Graphs are also awesome.
Is this reasonable?

I hope someone will answer this. In the meantime, if the observational study has a bias in estimating an overall treatment effect, it will not be able to estimate covariate-specific treatment effects.

That’s what I get for writing too long. I’m sorry for importuning… There doesn’t seem to be any bias. Our result is similar to the available meta-analysis (HR 0.84 vs 0.86).

1 Like

But, a quick, total neophyte doubt about Bayesian interaction terms. Imagine that I make a Bayesian survival model such as: OS ~ a + a*b, where a and b are two dummie variables that can be 0 or 1.
I want to interpret the coefficient of a*b with a Bayesian approach.
Is it a good practice to use the posterior probability density for the coefficient of a*b to decide if there is substantial interaction? For example, could I evaluate the probability that the coefficient is outside the region of practical equivalence (ROPE 0+/- 10%) and decide on the subgroup effect according to this criterion? Thanks.

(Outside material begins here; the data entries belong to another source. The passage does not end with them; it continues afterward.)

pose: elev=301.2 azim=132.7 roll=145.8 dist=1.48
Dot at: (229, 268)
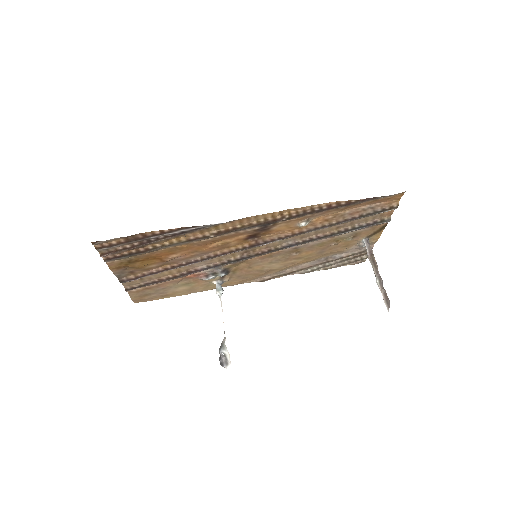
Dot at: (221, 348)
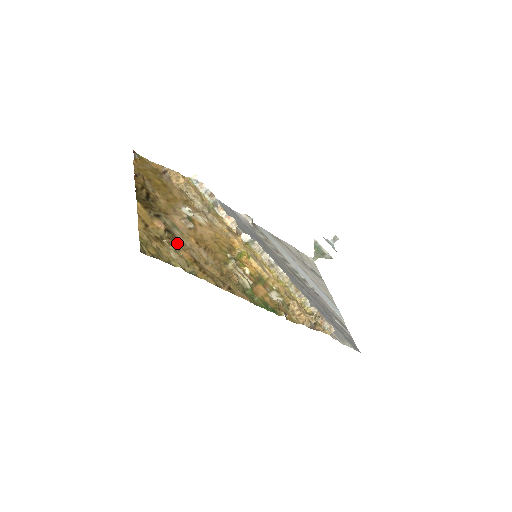
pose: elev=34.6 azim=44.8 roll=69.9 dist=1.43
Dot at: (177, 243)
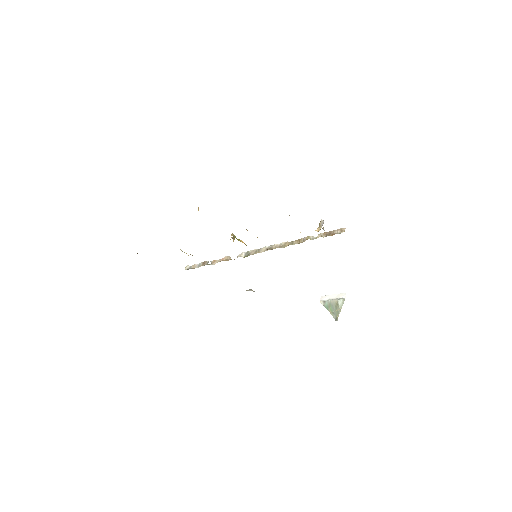
Dot at: occluded
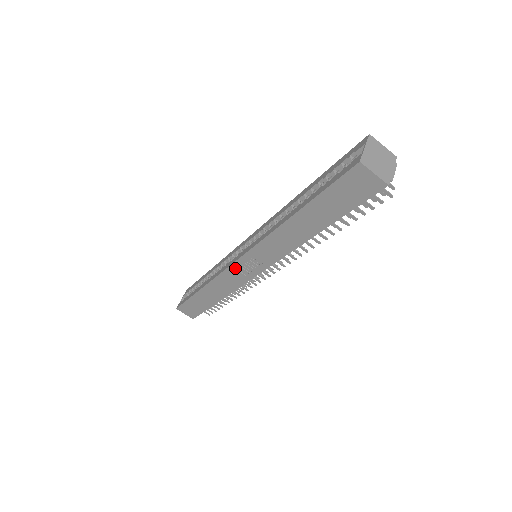
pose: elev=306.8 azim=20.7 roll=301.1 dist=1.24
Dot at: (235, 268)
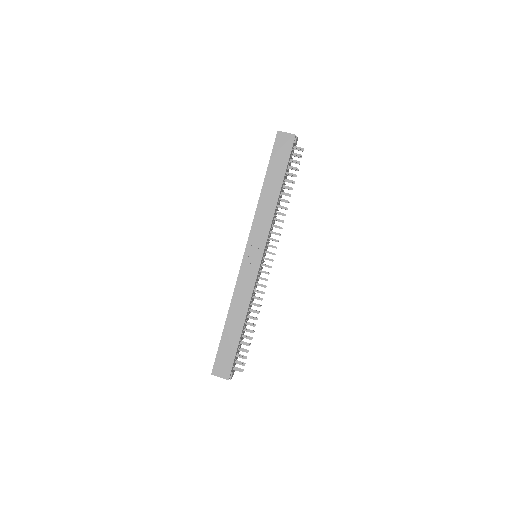
Dot at: (245, 265)
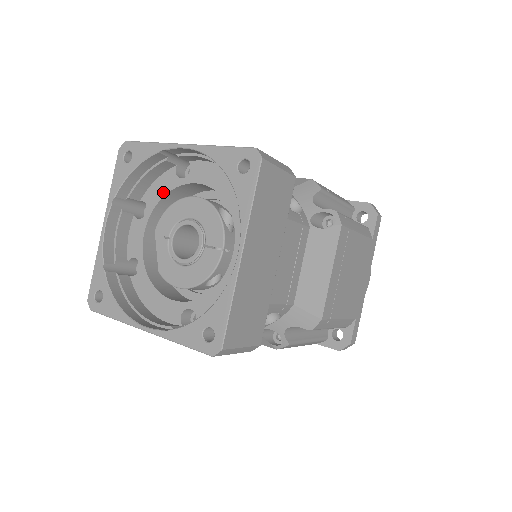
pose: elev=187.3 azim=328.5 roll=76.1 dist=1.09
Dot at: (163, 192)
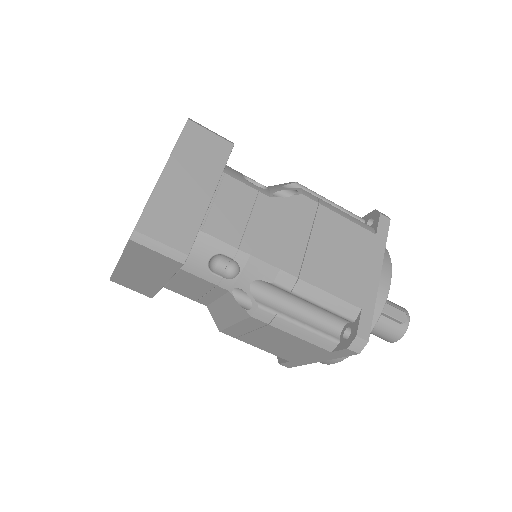
Dot at: occluded
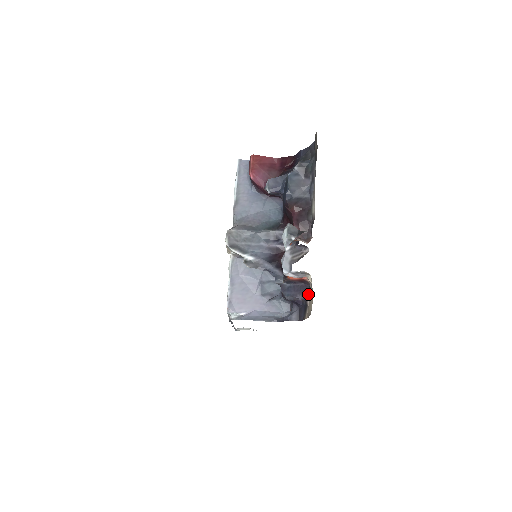
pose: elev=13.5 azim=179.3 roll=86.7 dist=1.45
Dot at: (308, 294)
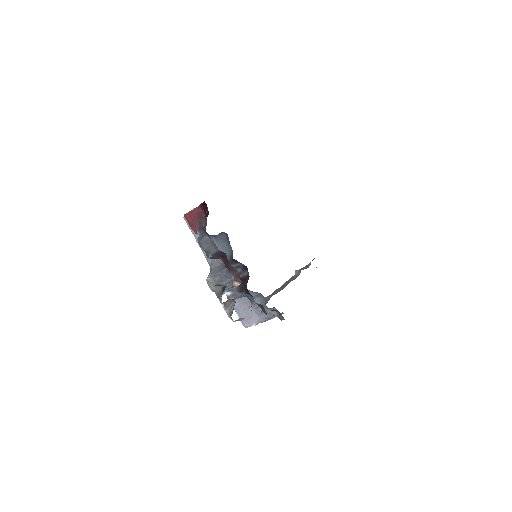
Dot at: occluded
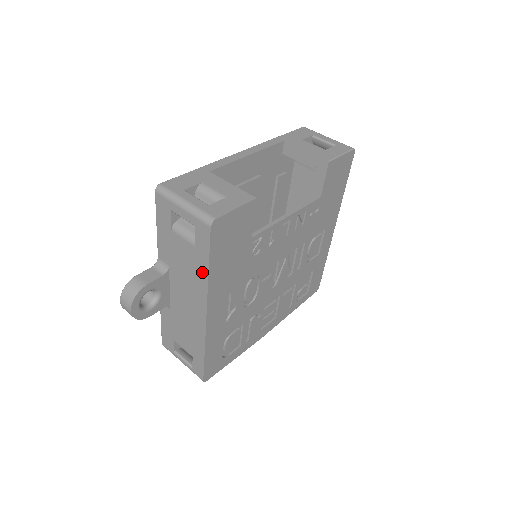
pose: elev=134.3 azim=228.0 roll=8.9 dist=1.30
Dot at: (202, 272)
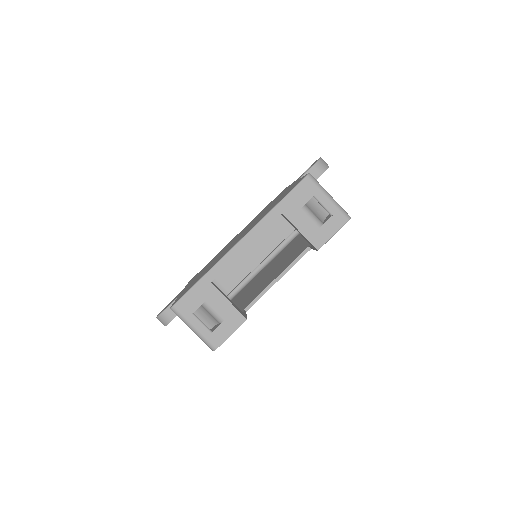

You can compute the posterior probability that the absolute value of the interaction parameter exceeds some threshold. Or just make the right covariate-dependent treatment contrasts whether the interaction is impressive or not, since you have already committed to putting the interaction term in the Bayesian model.

I think one relevant aspect is that there are many subtleties in the choice of priors with interactions. For example, if I use an informative prior for a, for example N(-0.15,0,045) and a weakly informative prior for the interaction a*b, such as N(0,1), the problem is that I am not assuming the same prior for a as a function of each of the b levels.
This could condition the result if 1-a is evaluated instead of a. The question would be what priors do I have to use for interaction terms to assume that both levels of a are under the same prior?

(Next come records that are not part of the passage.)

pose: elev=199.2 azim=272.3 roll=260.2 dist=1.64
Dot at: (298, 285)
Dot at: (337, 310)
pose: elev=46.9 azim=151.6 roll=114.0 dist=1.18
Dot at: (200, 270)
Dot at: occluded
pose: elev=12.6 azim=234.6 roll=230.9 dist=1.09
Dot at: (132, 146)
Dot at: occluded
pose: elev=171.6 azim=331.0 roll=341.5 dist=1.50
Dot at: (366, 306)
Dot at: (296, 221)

I would think of this as what prior represents the range and relative probabilities of differential treatment effects. The interaction prior induces a correlation between the knowledge of x-specific treatment effects where x is the interacting factor. I would tend to use a skeptical prior for the treatment effect in the reference level of x, and an even more skeptical prior for the double differences.

Thank you, Frank.
In the photo what I got so far…


The formula is simplified, the model is much more complex.
For the interaction I used what Andrew Gelman calls in his blog a generic weakly informative prior: normal(0, 1)…
You now suggest that I should use a prior more skeptical than normal (0,1) for the interaction term.
I think it would be reasonable to consider normal (0,0.1). On the other hand, an even more skeptical prior, such as normal (0,0.05) might suppose to assume too much, for example, to assume that I already know that the modification of the effect is going to be very tiny, when in fact this is not clear.
Isn’t it a little subjective? How do I defend normal(0,0.1) against any other option? Does that seem reasonable to you?

I like your way of thinking. I would just change the metric for choosing the prior from variance to the probability that the differential effect exceeds some meaningful level, and solve for the variance that gives you that probability.

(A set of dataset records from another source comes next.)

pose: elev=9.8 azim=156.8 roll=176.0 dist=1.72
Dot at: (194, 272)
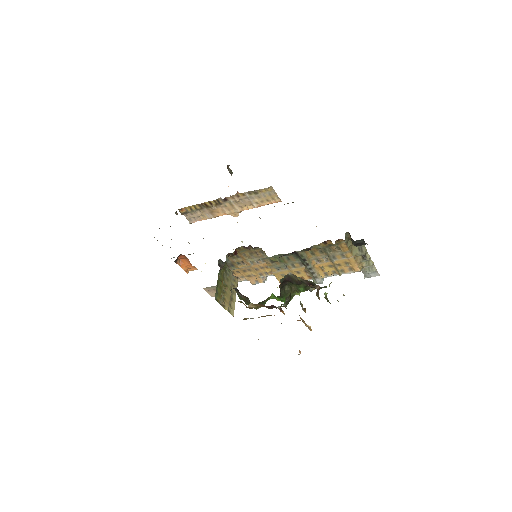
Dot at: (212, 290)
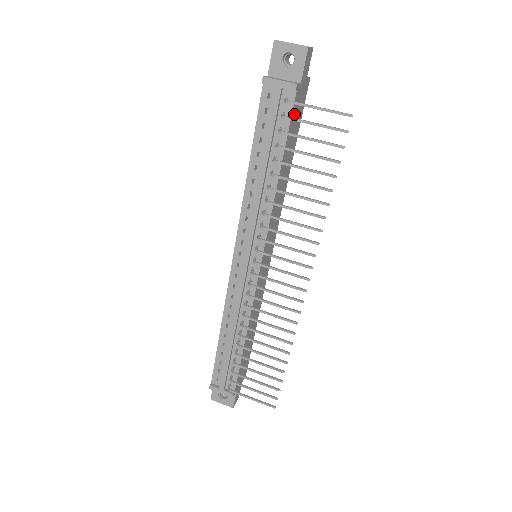
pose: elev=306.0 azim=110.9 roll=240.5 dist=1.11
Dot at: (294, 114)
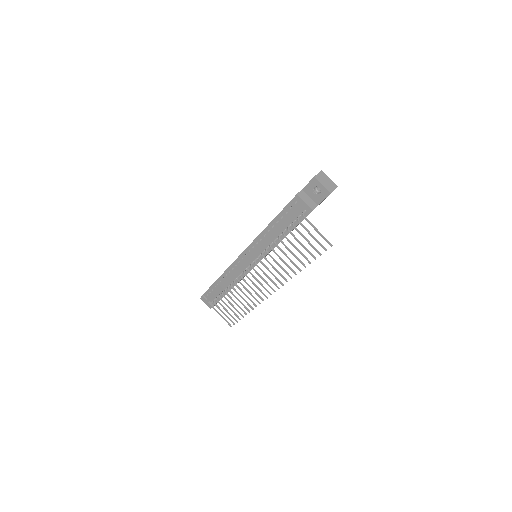
Dot at: occluded
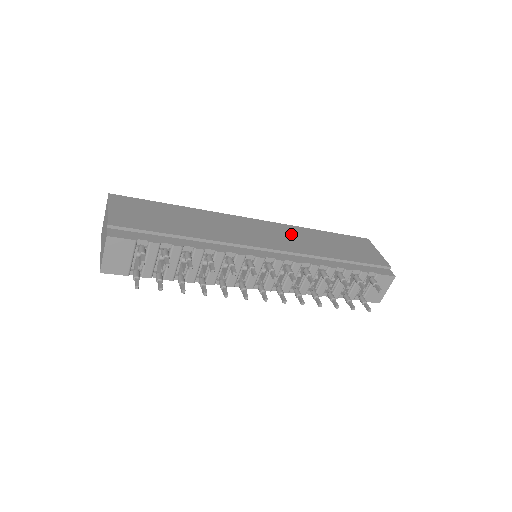
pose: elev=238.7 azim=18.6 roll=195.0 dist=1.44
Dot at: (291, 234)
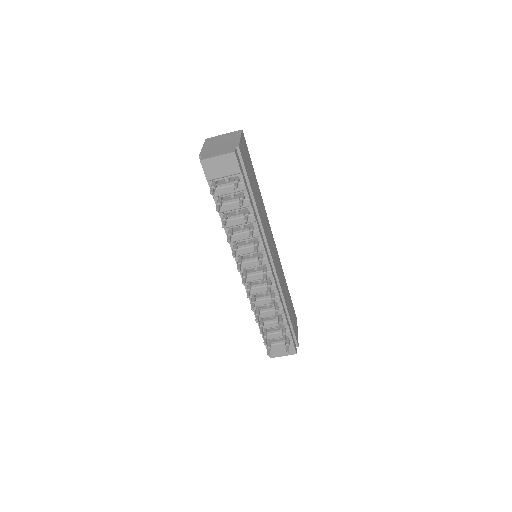
Dot at: (280, 268)
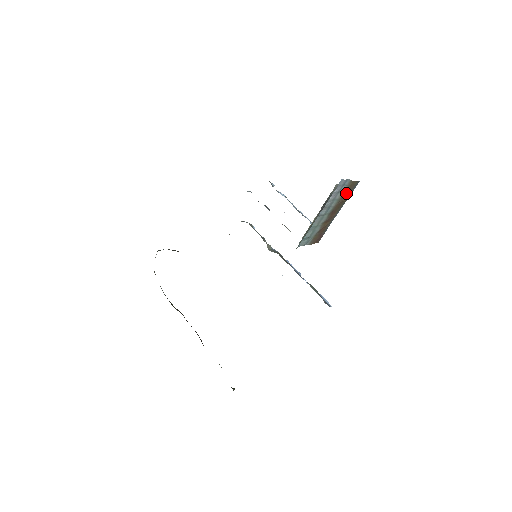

I’ve been trying that. What I thought was to use the meta-analysis main effect estimate as prior when the interaction was null. Then I did what you said, selecting the prior for the interaction term based on plausible values from previous individual studies within the meta-analysis rather than variance. The result better reflects previous knowledge. However, I have realized how important it is to be rigorous, not only in the choice of prior, as it conditions the outcome, but in the interpretation of posterior bayesian results, which are largely due to our decisions. Notice the change with the previous result.